Avec un tel plafonnement, on peut calculer une augmentation des loyers de 7 % sur deux ans (3,5 % au 1er janvier 2023 et 3,5 % au 1er janvier 2024). « Dans le parc privé, c’est pire, poursuit le président de la CNL. L’augmentation correspondant à l’IRL du 1er trimestre 2022 (2,48 %) s’applique au bail anniversaire. Il faudra ensuite y ajouter les 3,5 %. Et dans tous les cas, l’augmentation de l’APL (3,5 %) sera insuffisante pour compenser. D’ailleurs, tout le monde ne la touche pas, à l’image des smicards. Le plafond de salaire, pour y avoir droit, devrait être relevé à 1 500 euros. » Pour la CNL, le taux de revalorisation des loyers devrait être de 0 % en 2022 et en 2023. Ainsi, et toujours sans préjuger de la capacité d’Olivier Klein à traiter ses dossiers, Eddie Jacquemart s’interroge sur sa possibilité de discuter, voire de se battre avec Bercy et à persuader le ministre de l’Économie de revoir sa copie. Sauf que, en l’occurrence, le ministre de tutelle n’est pas Bruno Le Maire mais Christophe Béchu qui, lui, est responsable de la Transition écologique et de la Cohésion des territoires. On devine dès lors que la mission confiée au maire de Clichy-sous-Bois ne sera pas facile du tout. Les dossiers sont lourds et nombreux. Dès son arrivée à l’Élysée, en 2017, Emmanuel Macron s’en était pris au logement. Les mesures contre les APL, présentées comme devant être au plus près des besoins des locataires, relevaient en fait d’une politique budgétaire. Elles ont permis d’économiser 15 milliards d’euros en cinq ans. Les jeunes, notamment, en ont fait les frais.

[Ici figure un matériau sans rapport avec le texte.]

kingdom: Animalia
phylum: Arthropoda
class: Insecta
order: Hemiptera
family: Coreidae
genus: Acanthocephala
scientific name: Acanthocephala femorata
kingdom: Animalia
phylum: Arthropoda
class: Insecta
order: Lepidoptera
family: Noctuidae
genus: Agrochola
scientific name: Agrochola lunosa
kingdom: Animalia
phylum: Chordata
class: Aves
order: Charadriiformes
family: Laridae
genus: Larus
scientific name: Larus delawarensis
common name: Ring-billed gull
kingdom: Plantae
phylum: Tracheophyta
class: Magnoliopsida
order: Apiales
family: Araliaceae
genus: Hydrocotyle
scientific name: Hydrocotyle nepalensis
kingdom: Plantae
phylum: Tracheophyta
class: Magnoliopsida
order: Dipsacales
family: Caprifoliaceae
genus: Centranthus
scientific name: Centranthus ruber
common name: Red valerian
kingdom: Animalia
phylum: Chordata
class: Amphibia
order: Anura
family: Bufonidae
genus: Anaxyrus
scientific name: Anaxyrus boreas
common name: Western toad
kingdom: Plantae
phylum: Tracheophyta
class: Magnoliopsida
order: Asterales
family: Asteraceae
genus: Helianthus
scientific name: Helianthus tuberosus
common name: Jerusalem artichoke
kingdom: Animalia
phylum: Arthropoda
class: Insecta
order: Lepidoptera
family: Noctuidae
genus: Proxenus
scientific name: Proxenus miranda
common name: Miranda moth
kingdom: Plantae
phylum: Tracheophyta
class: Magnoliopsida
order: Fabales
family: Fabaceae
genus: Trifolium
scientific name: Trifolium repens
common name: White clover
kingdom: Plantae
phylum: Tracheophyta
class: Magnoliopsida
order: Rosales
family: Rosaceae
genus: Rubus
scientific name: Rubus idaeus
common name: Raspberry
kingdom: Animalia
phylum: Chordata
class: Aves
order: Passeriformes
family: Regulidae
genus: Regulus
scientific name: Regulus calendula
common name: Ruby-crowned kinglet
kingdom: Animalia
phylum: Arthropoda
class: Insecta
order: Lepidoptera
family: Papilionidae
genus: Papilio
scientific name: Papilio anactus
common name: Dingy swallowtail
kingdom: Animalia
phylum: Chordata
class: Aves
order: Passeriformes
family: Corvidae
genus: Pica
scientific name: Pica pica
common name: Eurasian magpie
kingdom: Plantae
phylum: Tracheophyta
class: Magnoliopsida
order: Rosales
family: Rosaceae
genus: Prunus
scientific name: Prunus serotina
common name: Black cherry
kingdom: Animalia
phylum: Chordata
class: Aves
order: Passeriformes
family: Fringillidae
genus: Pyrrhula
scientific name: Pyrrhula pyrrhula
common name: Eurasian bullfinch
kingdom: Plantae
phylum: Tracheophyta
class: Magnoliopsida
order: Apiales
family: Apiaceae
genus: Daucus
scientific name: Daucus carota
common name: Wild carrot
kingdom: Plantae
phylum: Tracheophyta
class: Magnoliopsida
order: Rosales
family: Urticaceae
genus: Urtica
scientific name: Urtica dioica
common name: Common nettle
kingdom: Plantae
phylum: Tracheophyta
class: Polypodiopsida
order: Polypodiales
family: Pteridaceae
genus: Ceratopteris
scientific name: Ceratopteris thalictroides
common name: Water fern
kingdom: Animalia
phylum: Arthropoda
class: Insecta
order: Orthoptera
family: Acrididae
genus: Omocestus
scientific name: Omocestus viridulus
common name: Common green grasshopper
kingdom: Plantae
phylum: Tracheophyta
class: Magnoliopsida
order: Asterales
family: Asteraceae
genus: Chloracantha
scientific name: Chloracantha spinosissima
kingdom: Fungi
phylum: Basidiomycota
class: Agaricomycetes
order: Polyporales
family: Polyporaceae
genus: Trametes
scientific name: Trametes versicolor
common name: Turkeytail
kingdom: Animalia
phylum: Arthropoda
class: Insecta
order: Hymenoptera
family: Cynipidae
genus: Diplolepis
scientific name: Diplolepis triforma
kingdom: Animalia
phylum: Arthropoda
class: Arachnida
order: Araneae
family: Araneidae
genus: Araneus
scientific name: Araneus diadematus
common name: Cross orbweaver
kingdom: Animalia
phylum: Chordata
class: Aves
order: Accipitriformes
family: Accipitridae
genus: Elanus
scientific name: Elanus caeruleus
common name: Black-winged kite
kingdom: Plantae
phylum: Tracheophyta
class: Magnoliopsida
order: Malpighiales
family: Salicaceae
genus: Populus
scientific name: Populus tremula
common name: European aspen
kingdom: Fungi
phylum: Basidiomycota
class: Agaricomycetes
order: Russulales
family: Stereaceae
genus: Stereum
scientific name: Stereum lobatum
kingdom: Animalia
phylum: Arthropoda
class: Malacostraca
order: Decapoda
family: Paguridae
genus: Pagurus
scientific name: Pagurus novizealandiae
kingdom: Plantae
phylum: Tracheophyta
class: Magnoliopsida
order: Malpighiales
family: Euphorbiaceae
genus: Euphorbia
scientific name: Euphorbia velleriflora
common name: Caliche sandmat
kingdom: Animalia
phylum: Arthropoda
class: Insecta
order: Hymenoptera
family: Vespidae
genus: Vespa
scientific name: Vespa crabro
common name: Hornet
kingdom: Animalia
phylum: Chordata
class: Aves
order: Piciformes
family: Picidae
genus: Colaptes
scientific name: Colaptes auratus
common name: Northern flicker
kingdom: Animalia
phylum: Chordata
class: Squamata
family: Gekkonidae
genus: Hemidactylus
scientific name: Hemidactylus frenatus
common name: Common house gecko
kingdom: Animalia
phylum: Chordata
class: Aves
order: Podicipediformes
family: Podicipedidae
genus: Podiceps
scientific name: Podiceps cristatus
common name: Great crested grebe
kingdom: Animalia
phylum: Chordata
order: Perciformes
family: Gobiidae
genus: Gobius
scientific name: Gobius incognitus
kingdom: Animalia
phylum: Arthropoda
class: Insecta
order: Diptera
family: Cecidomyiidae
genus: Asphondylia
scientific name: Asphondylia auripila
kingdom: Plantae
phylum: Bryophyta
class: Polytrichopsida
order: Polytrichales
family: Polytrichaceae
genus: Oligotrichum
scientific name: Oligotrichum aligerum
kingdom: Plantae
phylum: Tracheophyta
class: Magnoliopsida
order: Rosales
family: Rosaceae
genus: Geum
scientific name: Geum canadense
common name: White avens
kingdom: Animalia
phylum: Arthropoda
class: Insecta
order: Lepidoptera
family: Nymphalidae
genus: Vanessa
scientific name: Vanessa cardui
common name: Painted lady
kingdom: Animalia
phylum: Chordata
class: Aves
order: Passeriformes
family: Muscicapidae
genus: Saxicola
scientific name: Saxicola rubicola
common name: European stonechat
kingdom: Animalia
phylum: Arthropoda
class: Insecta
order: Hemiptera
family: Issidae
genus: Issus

Une crise du logement à régler
Mais les APL n’étaient que l’arbre masquant la forêt. La loi Élan (Évolution du logement, de l’aménagement et du numérique) était entre autres sensée relancer la construction de logements. Aujourd’hui, la construction de logements sociaux est en berne. « On compte actuellement deux millions de demandeurs de logements sociaux. Et encore, il y a tous ceux qui ne font pas de demande, découragés par le délai, environ huit ans, qui leur est imposé. » Parmi ses dossier, Olivier Klein a donc à régler une grave crise du logement. « Il lui faudra aussi parler avec les représentants des locataires et non pas seulement avec les propriétaires. Il lui faudra donner les moyens aux organismes de construire du logement abordable et cesser d’aider le secteur privé en leur accordant des millions d’avantages fiscaux. Il doit au contraire restaurer l’aide à la pierre. » La feuille de route du ministre est énorme. Encore faut-il que les dés ne soient pas pipés.